You can use some predefined parameters in a pipeline definition:

  • CONNECTION: The name of the connection used for this run.
  • CONNECTION_STRING: The connection string as defined in data_check.yml used for the connection.
  • PROJECT_PATH: The path of the data_check project (the folder containing data_check.yml).
  • PIPELINE_PATH: The absolute path to the pipeline (the folder containing data_check_pipeline.yml).
  • PIPELINE_NAME: The name of the folder containing data_check_pipeline.yml.

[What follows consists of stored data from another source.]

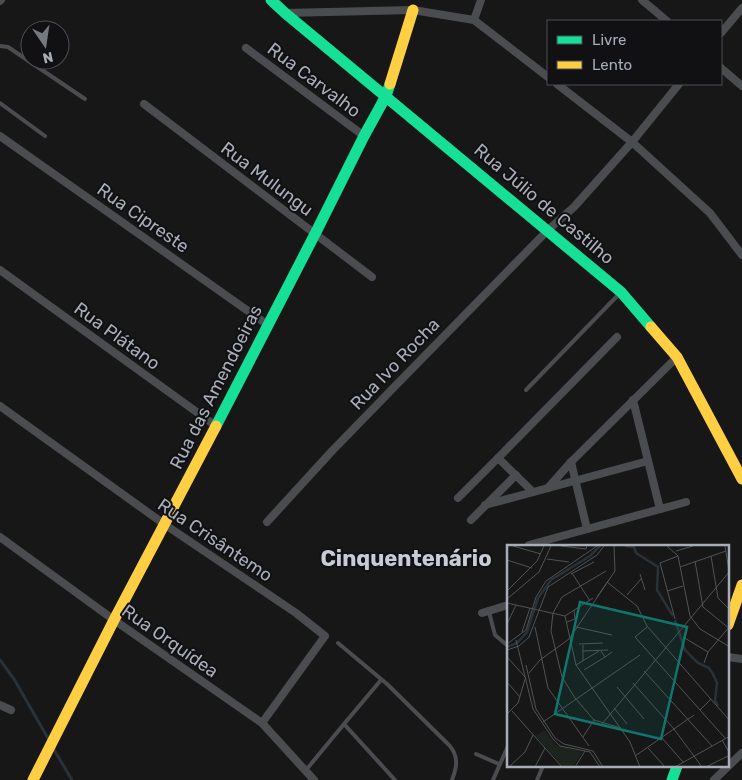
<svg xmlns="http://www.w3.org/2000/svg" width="742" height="780" font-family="Rubik,sans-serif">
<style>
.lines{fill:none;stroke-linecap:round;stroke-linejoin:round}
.stream{stroke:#2a3239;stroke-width:3}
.lane{stroke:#4b4c50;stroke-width:4}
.street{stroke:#4b4c50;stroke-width:8}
.fast{stroke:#16e098;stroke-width:11}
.slow{stroke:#ffcf43;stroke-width:11}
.labels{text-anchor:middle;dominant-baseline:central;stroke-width:4;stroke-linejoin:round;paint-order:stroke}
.street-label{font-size:18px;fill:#a8adb8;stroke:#111113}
.district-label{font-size:22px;font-weight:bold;fill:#c9ccd4;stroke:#111113}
.inset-river{fill:none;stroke:#2a3239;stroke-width:2.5}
.inset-road{fill:none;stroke:#515357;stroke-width:1}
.view{fill:#0f766e;fill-opacity:0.15;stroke:#0f766e;stroke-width:2.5}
.inset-edge{fill:none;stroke:#a8adb8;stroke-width:2.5}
</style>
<rect width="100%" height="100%" fill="#171717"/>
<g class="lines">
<g class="stream">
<polyline points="0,660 14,679 49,740"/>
<polyline points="53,748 72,780"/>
</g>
<g class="lane">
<polyline points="0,46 8,47 85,99"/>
<polyline points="0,103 45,136"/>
<polyline points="526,390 620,293"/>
<polyline points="489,612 495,635 508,646"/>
<path d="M338,643L387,684L449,745C459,756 457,767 452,780"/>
<polyline points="381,680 344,724 395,780"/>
<polyline points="476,754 499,764"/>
<polyline points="306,770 344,724"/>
<polyline points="493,780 508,746"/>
<polyline points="537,780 543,766"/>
</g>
<g class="street">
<polyline points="642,0 667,21"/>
<polyline points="0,1 1,0"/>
<polyline points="285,13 413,10 474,20 548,77"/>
<polyline points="474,20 481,0"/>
<polyline points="721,33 742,8"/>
<polyline points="246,48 364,136"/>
<polyline points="721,68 742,86"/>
<polyline points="557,84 632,142 710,213 742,255"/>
<polyline points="144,104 372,277"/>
<polyline points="0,136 268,325"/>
<polyline points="0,270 216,426"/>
<polyline points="633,400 660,509"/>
<polyline points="0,406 164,524 296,613 325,636 262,723"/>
<polyline points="498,458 617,337"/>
<polyline points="571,462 587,529"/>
<polyline points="548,488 571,462 677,357"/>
<polyline points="458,498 498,458 533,492"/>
<polyline points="485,505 648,461"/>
<polyline points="471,520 516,475"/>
<polyline points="267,522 332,451 404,377 548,230 574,207 632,142 679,84"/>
<polyline points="0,537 114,620 262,723 314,780"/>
<polyline points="529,545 686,502"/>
<polyline points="482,613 508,605"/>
<polyline points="728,657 742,659"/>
<polyline points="0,705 11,710"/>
<polyline points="714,780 742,753"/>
</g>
<g class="fast">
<polyline points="271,0 285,13 621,292 651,327"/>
<polyline points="216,426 315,234 364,136 386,96 390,84"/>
<polyline points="672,780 677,766"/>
</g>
<g class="slow">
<polyline points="390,84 413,10"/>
<polyline points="651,327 677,357 742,479"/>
<polyline points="728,625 742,585"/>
<polyline points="33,780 114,620 216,426"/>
</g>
</g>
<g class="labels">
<g class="street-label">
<text transform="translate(314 80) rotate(37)">Rua Carvalho</text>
<text transform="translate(267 179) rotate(37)">Rua Mulungu</text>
<text transform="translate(544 204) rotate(40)">Rua Júlio de Castilho</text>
<text transform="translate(143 218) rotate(35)">Rua Cipreste</text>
<text transform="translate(117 336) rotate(36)">Rua Plátano</text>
<text transform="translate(395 364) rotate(-46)">Rua Ivo Rocha</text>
<text transform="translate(216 387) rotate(-63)">Rua das Amendoeiras</text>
<text transform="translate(215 540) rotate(34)">Rua Crisântemo</text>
<text transform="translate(170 641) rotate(35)">Rua Orquídea</text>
</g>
<g class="district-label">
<text x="406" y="558">Cinquentenário</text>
</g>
</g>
<g transform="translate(507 545)">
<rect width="222" height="222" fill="#171717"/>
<path d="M37,185L49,200L75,207L66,222H56L29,191Z" fill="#1d241e"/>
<path class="inset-river" d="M118,1L127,2L129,8L151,22L150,45L166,71M168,75L178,105L191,118L202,123L206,129L210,138L208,156L211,161M0,102L10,98L20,87L31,53L44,35L83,11L93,1"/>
<path class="inset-road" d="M6,1L34,9M54,1L79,4L80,1M160,1L171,11L183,71L193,84L223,102M218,1L222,26M169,6L186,1M204,11L211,53L223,65M40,14L62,17M0,15L25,23M188,16L196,62L223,84M173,22L219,6M99,26L55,52L46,68L44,86L55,132L68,153L87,175L114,183M65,28L83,56M64,29L87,17M133,29L138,45M100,37L130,61L140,81L223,176M0,46L30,16L37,1M160,46L176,41M120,50L134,34M90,52L101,36M0,54L32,27L44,1M0,58L58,71M58,71L69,120L123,197L133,222M58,71L86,53M168,74L153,18L171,11M60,77L68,74L67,65M0,79L9,60M28,82L41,143L82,201M69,82L105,90M140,82L128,92L218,193M15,87L23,63M176,92L201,107M9,95L26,164L46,194L53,201L83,207L93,222M0,99L19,85L29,52L39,36L90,1M72,99L96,98M76,100V116M0,105L12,101L22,92L41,42L90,10L97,1M76,106L101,105M94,106L98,112L105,107M0,112L19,133M197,118L201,107L223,81M19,120L29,164L48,193L57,199L86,206L96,222M69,120L92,106M77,125L98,112M137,126L205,201M22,128L33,115L62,94L108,26L107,1M0,137L13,152M126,138L167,184L195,222M110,142L137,174M107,163L120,179M193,165L204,154M5,166L55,222M0,169L11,158L18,134M36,177L133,110M95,179L223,26M76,192L87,175M155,193L176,217M215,195L223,209M141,203L158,222M128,211L187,170M2,222L18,207L26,190M28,222L38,203M68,222L78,206M168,222L223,191M199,222L223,210"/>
<path class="view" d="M73,57L180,82L154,194L48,169Z"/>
<rect width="222" height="222" class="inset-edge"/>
</g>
<rect x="547" y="20" width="175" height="65" fill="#111113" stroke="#4d4f55"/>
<rect x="557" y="36" width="25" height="8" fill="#16e098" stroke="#4d4f55"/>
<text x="592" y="45" font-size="15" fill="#a8adb8">Livre</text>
<rect x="557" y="61" width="25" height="8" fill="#ffcf43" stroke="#4d4f55"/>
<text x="592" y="70" font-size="15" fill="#a8adb8">Lento</text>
<g transform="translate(45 45) rotate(167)"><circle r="24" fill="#111113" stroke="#4d4f55"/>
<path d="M0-4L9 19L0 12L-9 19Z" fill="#757880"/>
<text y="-8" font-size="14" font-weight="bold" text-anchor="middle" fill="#a8adb8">N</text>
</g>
</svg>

Generating pipeline checks

Like generating expectation files you can also run data_check gen for a pipeline. In this mode the pipeline is executed, but each check step will generate the CSV files instead of running the actual checks. Adding --force will overwrite existing CSV files.

Debugging a pipeline

You can add a breakpoint between pipeline steps to stop the pipeline and run the Python Debugger (pdb).

Example:

steps:
  - sql: select 1 as a, 'b' as t {{from_dual}}
  - breakpoint:
  - sql: select 2 as a, 'c' as t {{from_dual}}

You have access to all debugger commands, e.g. 'c', 'cont' or 'continue' to continue execution until the next breakpoint. 'q' or 'quit' will quit the debugger and the pipeline will fail.

Additionally you can use these variables and function to interact with the pipeline:

  • data_check: access to the main data_check instance
  • sql: access to SQL functions
  • pipeline: access to the current pipeline
  • steps: list of all steps in the pipeline
  • current_step(): returns the current step
  • next_step(): returns the next step without executing it
  • run_next(): run the next step in the pipeline

To run a SQL statement in the debugger, use sql.run_sql("<any sql statement>"). If you want to use the result as a DataFrame, use sql.run_query("select ...") which will return a DataFrame.